印刷ジャーナル 2007年6月15日号掲載

 2005年2月、京都議定書が発効となった。
 地球温暖化の原因とされる温室効果ガスの一種、二酸化炭素、メタン、亜酸化窒素、HFCS、PFCS、六フッ化硫黄を、先進国において削減していこうというもので、削減率は1990年を基準として国別に定め、共に一定期間内に目標の達成を目指す国際的な約束事である。
 具体的には2008年から2012年の間に日本はマイナス6%、アメリカ7%、EUが8%の削減率を設定している。因みに日本でも温暖化の影響が出始め、高山植物の成長を妨げ、平地で育つ松の木が繁殖している実例が報じられてもいる。
 本格的に国際社会で地球環境問題が議論されたのは1972年にスウェーデンの環境会議にはじまったとされ、その後モントリオール議定書が採択された1987年のオゾン層破壊物質の全廃に向けた目標設定で国際協約の流れができ、地球規模の環境保全への国際対応が加速した。その後1992年のリオデジャネイロでの地球環境サミットを経て地球温暖化に対して国際的枠組みが京都議定書に至った。そして2年が経過した。
 地球レベルの環境問題としてはオゾン層の破壊、地球温暖化、砂漠化、海洋汚染、天然資源の枯渇化他、多くがある。18世紀の産業革命から世界人口は増えつづけ、伴い世界のエネルギー消費量も増え続けて環境問題となって国際対応が叫ばれるに至っている。

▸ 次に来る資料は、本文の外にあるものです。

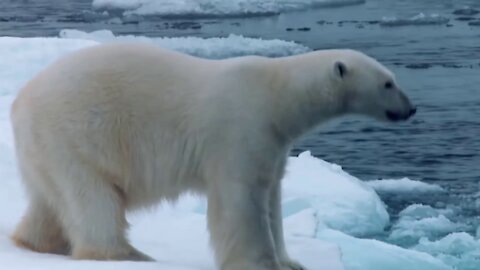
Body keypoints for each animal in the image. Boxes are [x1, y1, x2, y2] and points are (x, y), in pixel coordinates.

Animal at [11, 43, 416, 270]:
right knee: (93, 197)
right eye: (388, 83)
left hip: (46, 148)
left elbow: (272, 198)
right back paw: (126, 254)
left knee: (52, 200)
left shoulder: (273, 143)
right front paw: (261, 263)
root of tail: (19, 102)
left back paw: (36, 242)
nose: (410, 109)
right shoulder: (241, 129)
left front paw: (291, 261)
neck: (276, 95)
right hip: (76, 132)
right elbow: (241, 201)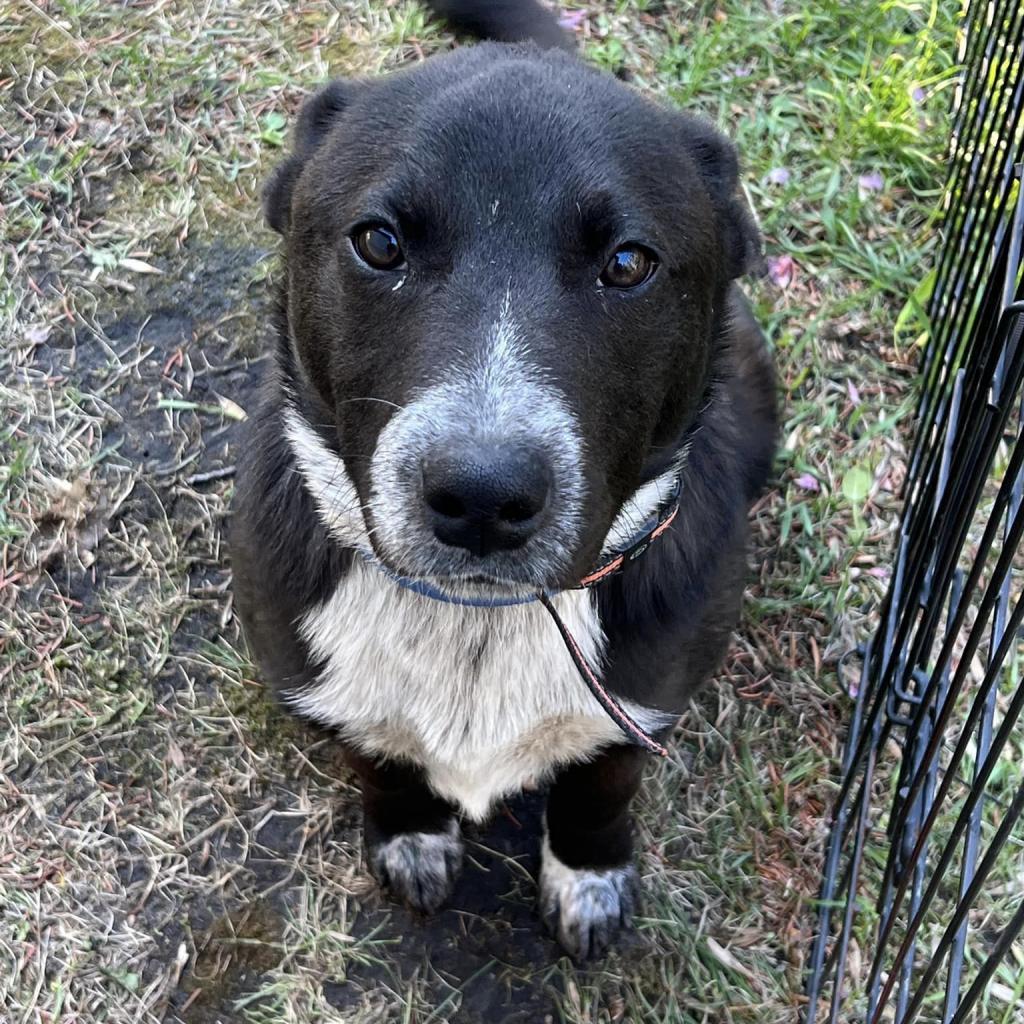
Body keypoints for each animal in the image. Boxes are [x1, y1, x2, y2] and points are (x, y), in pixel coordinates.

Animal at [232, 2, 774, 958]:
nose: (481, 498)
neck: (477, 621)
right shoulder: (333, 692)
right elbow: (383, 761)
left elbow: (599, 790)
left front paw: (588, 877)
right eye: (379, 242)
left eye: (628, 263)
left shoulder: (640, 707)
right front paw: (411, 833)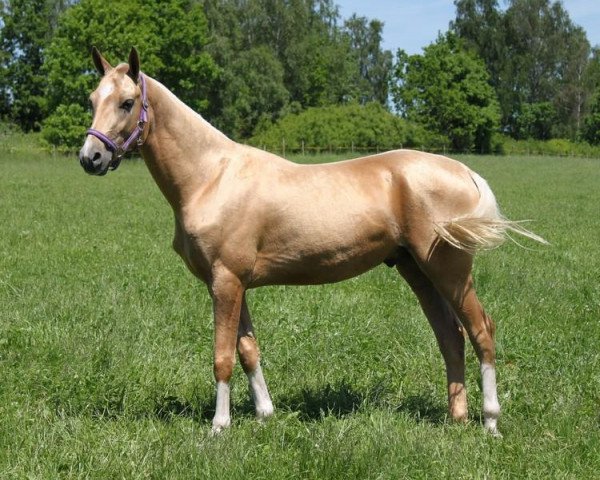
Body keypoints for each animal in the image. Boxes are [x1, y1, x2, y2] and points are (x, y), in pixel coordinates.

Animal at [77, 47, 548, 436]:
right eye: (93, 99)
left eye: (127, 102)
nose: (90, 158)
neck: (211, 176)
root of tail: (462, 170)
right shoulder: (234, 284)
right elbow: (248, 350)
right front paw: (264, 416)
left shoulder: (225, 282)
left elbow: (223, 356)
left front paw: (219, 427)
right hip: (417, 270)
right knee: (450, 336)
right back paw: (457, 418)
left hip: (450, 270)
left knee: (481, 331)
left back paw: (490, 423)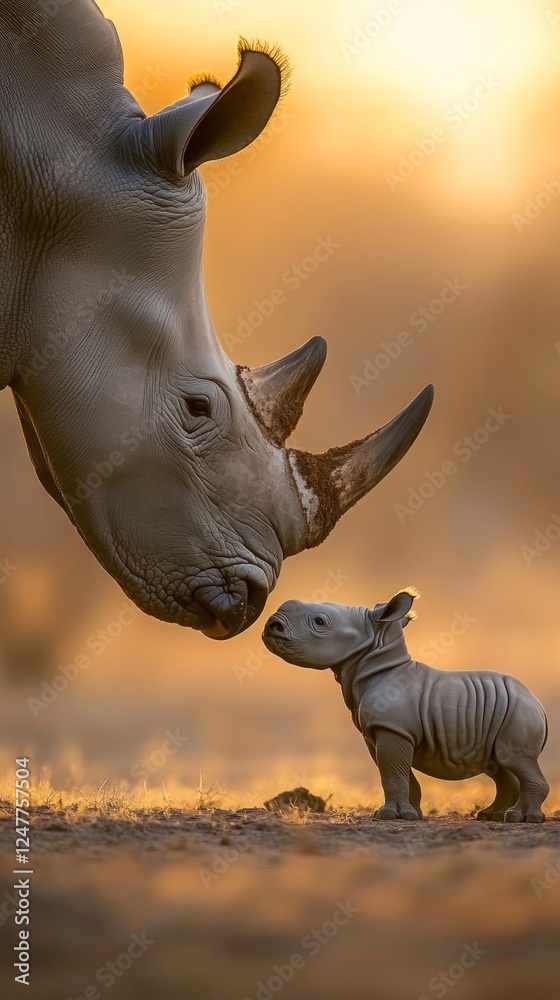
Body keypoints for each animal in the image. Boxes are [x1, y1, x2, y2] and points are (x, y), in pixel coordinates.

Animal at [263, 591, 550, 822]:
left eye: (319, 622)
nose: (271, 626)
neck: (372, 660)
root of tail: (538, 703)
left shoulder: (392, 728)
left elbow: (392, 771)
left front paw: (390, 815)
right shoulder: (382, 731)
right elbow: (398, 772)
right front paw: (411, 814)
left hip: (519, 711)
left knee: (514, 759)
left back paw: (521, 819)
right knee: (499, 765)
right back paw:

 国内では1968年の「公害対策基本法」が制定され、続いて1993年(平成5年)に「環境基本法(平成18年改正)」に。現在では2003年制定の「循環型社会形成基本法」という枠組みで人や産業の対応が求められている。大気汚染対策、水質汚濁対策、騒音/振動対策、悪臭対策、廃棄物対策、省エネ対策、資源対策、リサイクル対策、化学物質対策、労働安全衛生法対応、消防法対応など印刷産業の関連法は様々で、自然環境のバランスを保つことが求められている。
 これらの中でも2006年4月、「大気汚染防止法」が改正され、VOC(揮発性有機化合物)の排出抑制制度が改正された。このVOCは人体の健康面への影響が懸念されるもので、わが国の産業界においてVOCの発生源として印刷産業は13%を占め、43%の塗装業界に続くものとなっており、印刷産業の環境対策として問題化されている一つである。全体で2010年の削減目標は30%が設定されている。
 「環境問題はいまや政治問題ではなく、モラルの問題」と、京都議定書の議決に関わったアル・ゴア元アメリカ副大統領は述べており、つまり人や産業、企業の責任ということになってきたということである。
 こうした様々な関連法に沿って印刷産業界では、業界単位での自主規制の制定や個別企業においても環境負荷低減に向けての取組みや製品開発が積極的に行なわれており、今や産業界や企業の価値は環境対応にも大きく覆いかぶさってきて、利益確保に法令遵守が加わり、企業として総じた社会貢献が基準となっているともいえる。
 しかしながら法は多岐にわたり、一企業での把握や対応は困難な面もあることから、社団法人日本印刷産業連合会では、印刷産業における「環境関連法規集」を刊行して周知を図っており、また、同連合会をはじめ印刷関連各団体でも素材や生産加工面での対応に自主的な取組みを積極的に推進している現状である。
 今後の企業活動に不可欠な環境対応。そこで弊紙では「印刷産業と環境対策」と題して、団体の取組みや企業の取組み、環境対応製品などをシリーズで総括していく。